→ Parts of the exercise
A. Do these statements agree with the text on Mnemosyne's memory features? (i) Its entity extraction depends on spaCy. (ii) Its MCP server offers two transports. (iii) As a Hermes plugin, Mnemosyne exposes six tools to the agent. For each, answer yes or no and quote the deciding words.
B. From the text on Mnemosyne's memory features, repeat word for word the stretch from "# Tool Description" through "episodic, scratchpad counts)".

→ Text passage
* * * * *

Advanced: BEAM direct access

from mnemosyne.core.beam import BeamMemory

beam = BeamMemory(session_id="my_session")

# Working memory (auto-injected into prompts)
beam.remember("Important context", importance=0.9)

# Episodic memory (long-term, searchable)
beam.consolidate_to_episodic(
    summary="User likes Neovim",
    source_wm_ids=["wm1"],
    importance=0.8
)

# Scratchpad (temporary reasoning)
beam.scratchpad_write("todo: fix auth bug")

# Search both tiers
results = beam.recall("editor preferences", top_k=5)

Temporal Recall

Temporal recall adds an exponential decay boost so recent memories rank higher:

results = recall(
    "deployments",
    temporal_weight=0.5,        # Enable temporal scoring
    temporal_halflife=48.0,     # 48-hour halflife
    query_time="2026-04-29T12:00:00"  # Reference point
)

Entity Extraction

Regex-based entity extraction with Levenshtein fuzzy matching. No spaCy, no PyTorch.

remember(
    "Met with Abdias J about the Mnemosyne v2 release",
    extract_entities=True
)
# Extracts: "Abdias J", "Mnemosyne" -- stored as triples
# Fuzzy match: querying "Abdias" finds "Abdias J" (similarity: 0.925)

Catches @mentions, #hashtags, "quoted phrases", and capitalized sequences (2-5 words). Misses pronouns and complex coreferences.

LLM-Driven Fact Extraction

Extract structured facts from raw text using an LLM, with a graceful fallback chain:

  1. Host LLM adapter (if MNEMOSYNE_HOST_LLM_ENABLED=true and a backend is registered -- e.g. when running under Hermes)
  2. Remote OpenAI-compatible API (if MNEMOSYNE_LLM_BASE_URL is set)
  3. Local ctransformers GGUF model
  4. Skip -- extraction fails silently, memory is still stored
remember(
    "User said they prefer Python over JavaScript for backend work",
    extract=True  # Extracts 2-5 factual statements as triples
)

Memory Banks

Per-bank SQLite isolation for domain separation:

from mnemosyne.core.banks import BankManager

BankManager().create_bank("work")
BankManager().create_bank("personal")

work_mem = Mnemosyne(bank="work")
work_mem.remember("Sprint review scheduled for Friday")
mnemosyne bank list
mnemosyne bank create research
mnemosyne mcp --bank work  # MCP server scoped to a bank

MCP Server

6 tools, 2 transports, for any MCP-compatible client:

# stdio -- for Claude Desktop, etc.
mnemosyne mcp

# SSE -- for web clients
mnemosyne mcp --transport sse --port 8080
Tool Description
mnemosyne_remember Store a memory
mnemosyne_recall Search with hybrid scoring
mnemosyne_sleep Run consolidation
mnemosyne_scratchpad_read Read scratchpad
mnemosyne_scratchpad_write Write to scratchpad
mnemosyne_get_stats Memory statistics

Hermes Plugin

When registered as a Hermes plugin, Mnemosyne exposes 15 tools to the agent, providing full memory lifecycle management directly from the conversation:

# Tool Description
1 mnemosyne_remember Store a memory with importance, source, expiry, and cross-session scope
2 mnemosyne_recall Hybrid vector + FTS5 search across working and episodic memory with configurable scoring weights
3 mnemosyne_stats Get BEAM tier statistics (working, episodic, scratchpad counts)

* * * * *

→ Dataset excerpts
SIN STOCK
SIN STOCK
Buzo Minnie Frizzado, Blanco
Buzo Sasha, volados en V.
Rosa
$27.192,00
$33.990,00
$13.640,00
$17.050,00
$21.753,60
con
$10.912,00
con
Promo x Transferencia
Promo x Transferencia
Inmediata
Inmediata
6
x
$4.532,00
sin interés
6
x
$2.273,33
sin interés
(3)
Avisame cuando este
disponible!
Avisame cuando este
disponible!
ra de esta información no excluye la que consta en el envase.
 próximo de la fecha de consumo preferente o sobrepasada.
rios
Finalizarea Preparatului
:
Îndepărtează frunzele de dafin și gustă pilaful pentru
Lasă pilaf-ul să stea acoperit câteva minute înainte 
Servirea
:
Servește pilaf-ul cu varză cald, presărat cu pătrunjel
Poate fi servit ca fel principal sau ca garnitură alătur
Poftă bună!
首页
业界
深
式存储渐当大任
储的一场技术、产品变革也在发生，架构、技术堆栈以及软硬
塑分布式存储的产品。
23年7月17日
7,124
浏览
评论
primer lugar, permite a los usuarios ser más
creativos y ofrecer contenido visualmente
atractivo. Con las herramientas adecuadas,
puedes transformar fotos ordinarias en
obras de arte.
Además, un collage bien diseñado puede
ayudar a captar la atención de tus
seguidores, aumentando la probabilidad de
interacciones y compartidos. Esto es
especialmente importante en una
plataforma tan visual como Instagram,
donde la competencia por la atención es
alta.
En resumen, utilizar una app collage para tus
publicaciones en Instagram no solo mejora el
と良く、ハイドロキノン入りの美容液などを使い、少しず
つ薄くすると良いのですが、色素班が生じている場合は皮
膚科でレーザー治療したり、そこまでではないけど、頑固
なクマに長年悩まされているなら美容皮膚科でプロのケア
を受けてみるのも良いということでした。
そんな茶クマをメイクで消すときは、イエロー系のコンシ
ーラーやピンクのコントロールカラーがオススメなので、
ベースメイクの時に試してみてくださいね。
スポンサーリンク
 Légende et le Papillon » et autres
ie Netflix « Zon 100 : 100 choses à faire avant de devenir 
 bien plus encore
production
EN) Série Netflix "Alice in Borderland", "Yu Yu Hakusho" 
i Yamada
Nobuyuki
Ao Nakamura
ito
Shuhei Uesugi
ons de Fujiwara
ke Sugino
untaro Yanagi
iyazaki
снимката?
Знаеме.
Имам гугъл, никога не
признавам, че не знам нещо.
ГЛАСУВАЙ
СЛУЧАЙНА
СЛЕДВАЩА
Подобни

* * * * *

→ Completed exercise
A.
(i) No: "No spaCy, no PyTorch."
(ii) Yes: "6 tools, 2 transports, for any MCP-compatible client"
(iii) No: "Mnemosyne exposes 15 tools to the agent"

B.
# Tool Description
1 mnemosyne_remember Store a memory with importance, source, expiry, and cross-session scope
2 mnemosyne_recall Hybrid vector + FTS5 search across working and episodic memory with configurable scoring weights
3 mnemosyne_stats Get BEAM tier statistics (working, episodic, scratchpad counts)